Summer of Soul (…or, When the Revolution Could not be televised)

Photo: Sundance Film Festival

Photo: Sundance Film Festival

Summer of Soul is the directorial debut of Ahmir-Khalib Thompson, better known as Questlove. It’s also a total joy. The documentary highlights the power of the Harlem Cultural Festival, a massive concert series that took place the same summer as Woodstock but didn’t receive a shred of media attention.

Thompson makes a wise choice in crafting Summer of Soul: he lets the footage do most of the work. When you have previously unseen performances from Stevie Wonder, Nina Simone, and other giants of music history, it’s best to simply marvel at their genius.

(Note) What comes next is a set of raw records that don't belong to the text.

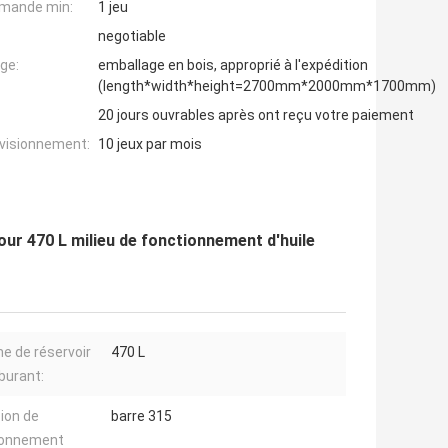
mande min:
1 jeu
negotiable
ge:
emballage en bois, approprié à l'expédition
(length*width*height=2700mm*2000mm*1700mm)
20 jours ouvrables après ont reçu votre paiement
ovisionnement:
10 jeux par mois
pour 470 L milieu de fonctionnement d'huile
e de réservoir
470 L
burant:
ion de
barre 315
ionnement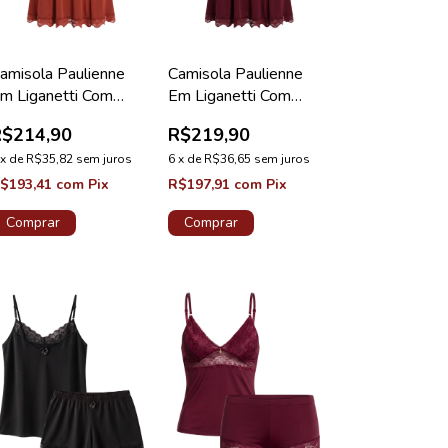
amisola Paulienne
Camisola Paulienne
m Liganetti Com
Em Liganetti Com
enda Bronze Lovely
Renda Valentino
R$214,90
R$219,90
Lovely
x
de
R$35,82
sem juros
6
x
de
R$36,65
sem juros
$193,41
com
Pix
R$197,91
com
Pix
Comprar
Comprar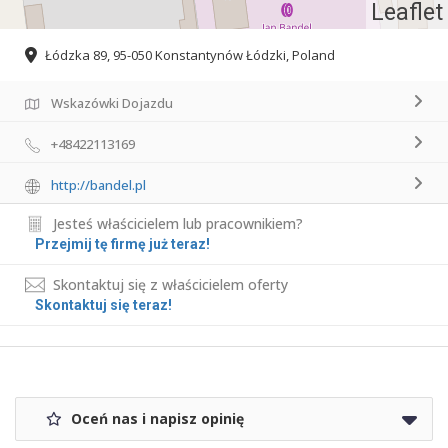
Leaflet
Łódzka 89, 95-050 Konstantynów Łódzki, Poland
Wskazówki Dojazdu
+48422113169
http://bandel.pl
Jesteś właścicielem lub pracownikiem?
Przejmij tę firmę już teraz!
Skontaktuj się z właścicielem oferty
Skontaktuj się teraz!
Oceń nas i napisz opinię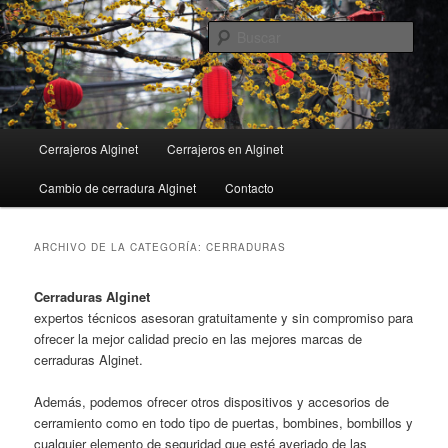
Ir
Ir
al
al
Busc
contenido
contenido
principal
secundario
Menú
Cerrajeros Alginet
Cerrajeros en Alginet
principal
Cambio de cerradura Alginet
Contacto
ARCHIVO DE LA CATEGORÍA:
CERRADURAS
Cerraduras Alginet
expertos técnicos asesoran gratuitamente y sin compromiso para
ofrecer la mejor calidad precio en las mejores marcas de
cerraduras Alginet.
Además, podemos ofrecer otros dispositivos y accesorios de
cerramiento como en todo tipo de puertas, bombines, bombillos y
cualquier elemento de seguridad que esté averiado de las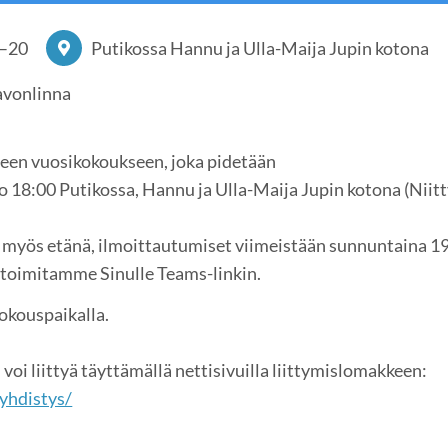
–
20
Putikossa Hannu ja Ulla-Maija Jupin kotona
Savonlinna
een vuosikokoukseen, joka pidetään
 18:00 Putikossa, Hannu ja Ulla-Maija Jupin kotona (Niitt
 myös etänä, ilmoittautumiset viimeistään sunnuntaina 1
 toimitamme Sinulle Teams-linkin.
kokouspaikalla.
voi liittyä täyttämällä nettisivuilla liittymislomakkeen:
yhdistys/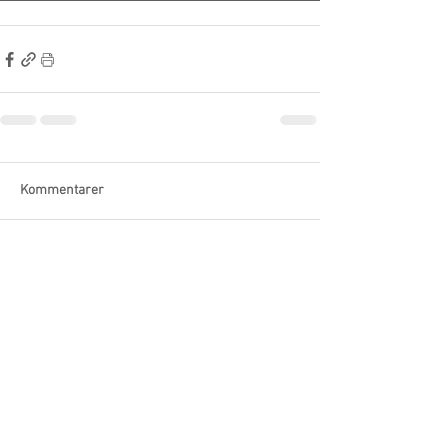
Kommentarer
Skriv en kommentar …
2026 Norges
Hesteskokasterforbund.
Organisasjonsnummer:
923 311
300
kontakt@hesteskokasting.no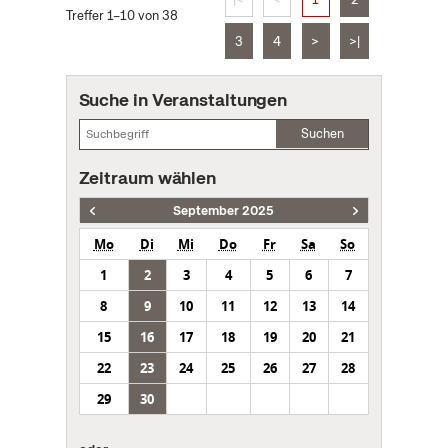
Treffer 1–10 von 38
3
4
>
>|
Suche in Veranstaltungen
Suchen
Zeitraum wählen
September 2025
Mo
Di
Mi
Do
Fr
Sa
So
1
2
3
4
5
6
7
8
9
10
11
12
13
14
15
16
17
18
19
20
21
22
23
24
25
26
27
28
29
30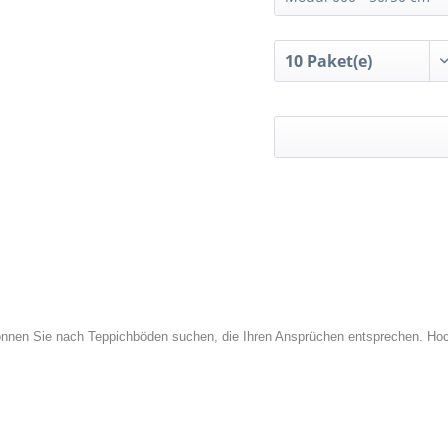
r können Sie nach Teppichböden suchen, die Ihren Ansprüchen entsprechen. Hoc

Summer of Soul is not a strict concert doc, though. Thompson expertly weaves in history of the era with each subsequent performance without ever having the film feel like it’s getting sidetracked. It’s the perfect blend of historical corrective and historical celebration, and I can’t wait to rewatch it.

Rating: 4/5

Wild Indian

Photo: Sundance Film Festival

Photo: Sundance Film Festival

Wild Indian is the debut of Native American director Lyle Mitchell Corbine Jr., and his film is set up from the beginning as a parable for the suffering of Native people. The movie stars Michael Greyeyes as Makwa, a man who was abused in his youth and committed an inexplicable act of violence as a result. Satisfied with his integration into white America as an adult, his path is contrasted with Teddo, a childhood friend who helped Makwa cover up his crime and remains haunted by it.

Greyeyes is a presence on screen, but there’s only so much he can do to carry this haphazard story. The inciting incident of Wild Indian arises quickly and then quickly disappears, and as an adult we don’t see much change from Makwa; he’s a damaged individual, through and through. The film’s tone is incredibly dour, and combined with a thin story, it’s an unsuccessful feature.